You only need two files (which are available from my github), the first one is a shell script to enable the custom rules:

#!/bin/sh
#
# http://www.sarfata.org/posts/secure-your-mac.html
#
# Copyright Thomas Sarlandie 2012
#
# This work is licensed under the Creative Commons Attribution-ShareAlike 3.0
# Unported License: http://creativecommons.org/licenses/by-sa/3.0/
#
# Attribution required: please include my name in any published derivative and
# let me know how you have improved it!

COMMAND="$1"
shift

case $COMMAND in
hostile)
  echo "Going into hostile mode.
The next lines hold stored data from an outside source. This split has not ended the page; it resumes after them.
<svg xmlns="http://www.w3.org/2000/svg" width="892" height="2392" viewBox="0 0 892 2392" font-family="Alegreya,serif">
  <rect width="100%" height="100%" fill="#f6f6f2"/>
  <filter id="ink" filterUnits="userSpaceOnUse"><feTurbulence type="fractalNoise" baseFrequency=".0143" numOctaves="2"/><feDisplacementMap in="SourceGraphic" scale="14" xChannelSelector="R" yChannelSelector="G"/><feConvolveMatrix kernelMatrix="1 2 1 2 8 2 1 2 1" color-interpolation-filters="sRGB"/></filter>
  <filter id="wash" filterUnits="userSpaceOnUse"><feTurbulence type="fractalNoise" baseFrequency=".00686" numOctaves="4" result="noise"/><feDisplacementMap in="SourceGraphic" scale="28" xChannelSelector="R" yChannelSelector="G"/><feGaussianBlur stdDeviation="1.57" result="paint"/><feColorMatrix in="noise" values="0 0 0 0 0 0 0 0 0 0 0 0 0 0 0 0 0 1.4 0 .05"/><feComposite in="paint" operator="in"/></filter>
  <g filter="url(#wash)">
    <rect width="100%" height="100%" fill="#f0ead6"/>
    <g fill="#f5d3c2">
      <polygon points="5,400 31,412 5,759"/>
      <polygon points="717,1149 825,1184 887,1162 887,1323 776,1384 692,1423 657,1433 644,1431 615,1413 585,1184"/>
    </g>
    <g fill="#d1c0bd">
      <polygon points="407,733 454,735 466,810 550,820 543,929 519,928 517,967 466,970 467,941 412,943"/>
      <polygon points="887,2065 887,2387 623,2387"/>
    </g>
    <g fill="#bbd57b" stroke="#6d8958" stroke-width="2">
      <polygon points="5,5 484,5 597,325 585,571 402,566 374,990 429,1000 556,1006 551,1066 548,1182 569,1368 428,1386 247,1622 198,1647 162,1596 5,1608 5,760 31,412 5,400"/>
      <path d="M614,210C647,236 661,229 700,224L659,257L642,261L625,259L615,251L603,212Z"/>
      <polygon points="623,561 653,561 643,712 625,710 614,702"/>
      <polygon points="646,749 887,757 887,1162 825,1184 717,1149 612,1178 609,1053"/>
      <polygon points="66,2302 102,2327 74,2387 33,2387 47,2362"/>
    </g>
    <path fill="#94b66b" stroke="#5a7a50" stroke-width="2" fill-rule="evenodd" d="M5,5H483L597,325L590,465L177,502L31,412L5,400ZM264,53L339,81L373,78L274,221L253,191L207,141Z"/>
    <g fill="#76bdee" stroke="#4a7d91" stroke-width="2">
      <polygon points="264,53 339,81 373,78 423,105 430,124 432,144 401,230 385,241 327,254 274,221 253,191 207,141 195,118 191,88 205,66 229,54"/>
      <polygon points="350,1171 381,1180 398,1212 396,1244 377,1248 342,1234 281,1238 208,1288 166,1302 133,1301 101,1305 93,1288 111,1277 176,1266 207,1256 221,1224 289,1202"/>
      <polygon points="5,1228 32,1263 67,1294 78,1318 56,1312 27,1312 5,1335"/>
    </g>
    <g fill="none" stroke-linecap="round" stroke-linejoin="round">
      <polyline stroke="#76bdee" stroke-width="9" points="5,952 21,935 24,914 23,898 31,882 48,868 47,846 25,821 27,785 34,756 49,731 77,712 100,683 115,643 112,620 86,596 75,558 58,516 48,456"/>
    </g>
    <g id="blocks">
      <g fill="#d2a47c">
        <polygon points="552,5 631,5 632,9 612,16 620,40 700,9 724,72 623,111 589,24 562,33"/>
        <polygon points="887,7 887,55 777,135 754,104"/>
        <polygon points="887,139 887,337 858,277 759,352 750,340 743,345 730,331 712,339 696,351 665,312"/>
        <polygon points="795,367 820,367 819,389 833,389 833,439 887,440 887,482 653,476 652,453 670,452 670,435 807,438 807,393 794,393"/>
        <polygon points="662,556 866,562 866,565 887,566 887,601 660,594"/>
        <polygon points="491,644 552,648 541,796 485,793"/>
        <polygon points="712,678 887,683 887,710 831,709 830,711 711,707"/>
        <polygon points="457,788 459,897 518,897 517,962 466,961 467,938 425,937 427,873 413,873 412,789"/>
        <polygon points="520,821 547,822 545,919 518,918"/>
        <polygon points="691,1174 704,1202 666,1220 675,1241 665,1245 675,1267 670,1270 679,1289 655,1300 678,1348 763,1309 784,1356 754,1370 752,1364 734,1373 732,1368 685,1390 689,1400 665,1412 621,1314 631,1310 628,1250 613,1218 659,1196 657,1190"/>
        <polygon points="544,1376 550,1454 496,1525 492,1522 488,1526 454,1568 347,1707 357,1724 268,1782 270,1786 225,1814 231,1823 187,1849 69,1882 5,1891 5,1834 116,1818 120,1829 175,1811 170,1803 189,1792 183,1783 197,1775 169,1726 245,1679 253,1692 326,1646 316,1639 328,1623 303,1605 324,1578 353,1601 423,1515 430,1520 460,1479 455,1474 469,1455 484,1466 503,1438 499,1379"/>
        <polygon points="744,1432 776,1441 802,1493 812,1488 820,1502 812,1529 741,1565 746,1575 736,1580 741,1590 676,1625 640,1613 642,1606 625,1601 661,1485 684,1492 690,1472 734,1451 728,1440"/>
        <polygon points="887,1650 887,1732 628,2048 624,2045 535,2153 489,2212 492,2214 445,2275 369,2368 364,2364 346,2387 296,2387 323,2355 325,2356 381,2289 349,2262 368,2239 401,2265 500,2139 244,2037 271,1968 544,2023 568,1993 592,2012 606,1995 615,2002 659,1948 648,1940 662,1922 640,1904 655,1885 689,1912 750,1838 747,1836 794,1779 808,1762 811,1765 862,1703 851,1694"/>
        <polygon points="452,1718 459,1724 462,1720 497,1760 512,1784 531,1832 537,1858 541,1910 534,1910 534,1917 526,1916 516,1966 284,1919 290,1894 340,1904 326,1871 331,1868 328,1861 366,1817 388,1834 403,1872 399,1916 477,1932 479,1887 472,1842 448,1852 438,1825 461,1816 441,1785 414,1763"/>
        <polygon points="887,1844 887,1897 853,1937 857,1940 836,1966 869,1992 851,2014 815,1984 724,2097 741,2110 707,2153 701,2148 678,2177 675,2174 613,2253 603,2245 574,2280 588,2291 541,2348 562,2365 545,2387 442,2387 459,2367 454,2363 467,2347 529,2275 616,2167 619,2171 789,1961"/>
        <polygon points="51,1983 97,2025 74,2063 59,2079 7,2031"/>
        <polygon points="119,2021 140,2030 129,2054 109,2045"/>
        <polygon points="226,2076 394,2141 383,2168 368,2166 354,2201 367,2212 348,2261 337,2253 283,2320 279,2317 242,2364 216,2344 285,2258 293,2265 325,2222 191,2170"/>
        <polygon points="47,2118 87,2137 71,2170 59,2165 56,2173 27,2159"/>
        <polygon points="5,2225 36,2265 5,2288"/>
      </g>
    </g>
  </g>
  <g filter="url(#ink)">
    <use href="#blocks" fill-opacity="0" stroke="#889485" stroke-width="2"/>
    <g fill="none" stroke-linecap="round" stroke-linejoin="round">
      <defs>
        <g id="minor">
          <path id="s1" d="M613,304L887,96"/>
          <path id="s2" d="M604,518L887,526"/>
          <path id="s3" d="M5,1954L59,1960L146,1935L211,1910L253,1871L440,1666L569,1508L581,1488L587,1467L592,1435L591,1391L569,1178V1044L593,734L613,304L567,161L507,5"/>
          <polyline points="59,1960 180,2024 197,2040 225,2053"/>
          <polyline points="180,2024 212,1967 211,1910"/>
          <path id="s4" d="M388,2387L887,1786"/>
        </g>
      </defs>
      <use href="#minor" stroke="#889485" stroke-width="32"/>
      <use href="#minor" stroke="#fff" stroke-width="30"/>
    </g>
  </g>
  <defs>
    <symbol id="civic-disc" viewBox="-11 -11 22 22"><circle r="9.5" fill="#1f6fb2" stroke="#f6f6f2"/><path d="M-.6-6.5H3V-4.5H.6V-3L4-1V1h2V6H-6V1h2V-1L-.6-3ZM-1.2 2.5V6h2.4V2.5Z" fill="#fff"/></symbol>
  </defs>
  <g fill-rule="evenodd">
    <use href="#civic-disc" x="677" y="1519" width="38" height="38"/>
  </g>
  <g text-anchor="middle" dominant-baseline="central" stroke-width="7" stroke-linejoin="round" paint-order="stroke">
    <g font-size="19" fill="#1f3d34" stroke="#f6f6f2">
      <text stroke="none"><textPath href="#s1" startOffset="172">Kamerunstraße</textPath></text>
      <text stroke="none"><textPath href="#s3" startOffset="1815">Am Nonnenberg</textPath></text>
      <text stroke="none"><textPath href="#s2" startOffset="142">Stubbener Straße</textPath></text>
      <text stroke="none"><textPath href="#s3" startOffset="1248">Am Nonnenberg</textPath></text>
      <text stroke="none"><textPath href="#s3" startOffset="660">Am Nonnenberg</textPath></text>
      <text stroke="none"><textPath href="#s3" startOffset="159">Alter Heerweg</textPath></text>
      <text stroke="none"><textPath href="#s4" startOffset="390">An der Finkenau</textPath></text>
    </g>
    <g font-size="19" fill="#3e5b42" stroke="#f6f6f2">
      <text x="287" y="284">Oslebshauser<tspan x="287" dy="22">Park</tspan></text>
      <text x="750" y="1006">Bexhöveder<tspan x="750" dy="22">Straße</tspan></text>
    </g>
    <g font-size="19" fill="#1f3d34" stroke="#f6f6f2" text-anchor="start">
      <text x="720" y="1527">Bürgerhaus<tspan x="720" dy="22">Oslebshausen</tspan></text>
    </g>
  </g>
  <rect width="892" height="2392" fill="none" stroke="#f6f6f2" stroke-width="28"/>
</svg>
You will be protected."
  # Load pf rules from custom file - Skip Apple default stuff
  pfctl -f voodoo-pf.conf
  # Enable packet filtering
  pfctl -e
  ;;
safe)
  echo "Going back to Apple default mode"
  pfctl -f /etc/pf.conf
  pfctl -d
  # note: it would be better to use pfctl -X <token> but getting the token
  # requires parsing the output of 'pfctl -s References'
  ;;
log)
  ifconfig pflog0 create
  tcpdump -v -n -e -ttt -i pflog0
  ;;
*)
  echo "$0: <hostile|safe|log>"
  echo " Use hostile when you are on an unsecured network."
  echo " Use safe when you are back on a safe network. This will reset everything back to Apple's default"
  ;;
esac

The other one is the actual rules that will be loaded (get the latest version on github):

# voodoo-pf.conf
#
# Firewall rules. Use with voodoo-safe.sh
#
# http://www.sarfata.org/posts/setting-up-an-amazon-vpn-server.md
#
# Copyright Thomas Sarlandie 2012
#
# This work is licensed under the Creative Commons Attribution-ShareAlike 3.0
# Unported License: http://creativecommons.org/licenses/by-sa/3.0/
#
# Attribution required: please include my name in any derivative and let me
# know how you have improved it!

# The interface that you will use to connect to an unsecure network
ext_if = "en1"
# your VPN server (if you intend to use one)
ipsec_server = "42.42.42.42"

# drop everything by default
set block-policy drop
# we do not want to filter traffic on "internal" interfaces
set skip on lo0
set skip on vmnet1
set skip on vmnet8
set skip on vboxnet0

# Normalize all incoming traffic
scrub in on $ext_if all fragment reassemble

# Block and log everything by default - Use pf-lockdown.sh log to see the logs
block drop log all

# Block silently some traffic - otherwise the logs get very clogged up
# I have disabled those lines to let you see the logs and realize all the stuff your
# computer shares...
#block on $ext_if proto udp from any port 5353 to any port 5353
#block out inet6
#block out on $ext_if proto udp from any to port 137

# Allow ipsec traffic
pass out on $ext_if proto tcp from any to $ipsec_server port 500
pass out on $ext_if proto udp from any to $ipsec_server port 500
pass out on $ext_if proto udp from any to $ipsec_server port 4500
pass out on $ext_if proto tcp from any to $ipsec_server port 1701
pass out on $ext_if proto udp from any to $ipsec_server port 1701

# Allow dhcp traffic
pass in on $ext_if proto udp from port 68 to any port 67
pass in on $ext_if proto udp from port 67 to any port 68
pass out on $ext_if proto udp from port 67 to any port 68

# Allow ping to test connection
pass out on $ext_if inet proto icmp all icmp-type echoreq
# Allow ssh out
pass out on $ext_if inet proto tcp to port 22

# Allow all on vpn
pass out on ppp0

Copy and paste those lines or (clone my github on your computer), and execute .sudo /voodoo.sh hostile to disable OSX default firewall and enable these very basic (and much more strict) rules. Then run sudo ./voodoo.sh log to see all the traffic that is being dropped. By default, DNS, HTTP and HTTPS are not allowed so you really wont do much.

You now have three options:

  • Customize the rules to allow some traffic that you understand the risks for
  • Use a SSH connection to tunnelize some traffic (use the IP address of your server because your computer wont be able to resolve the DNS of your ssh server)
  • Connect to a VPN and send all your traffic through the VPN. This is the best option and is covered into another post.

Oh and when your back at home and want to go back with the default OSX rules, just run sudo ./voodoo.sh safe. This will load the default file from /etc/pf.conf.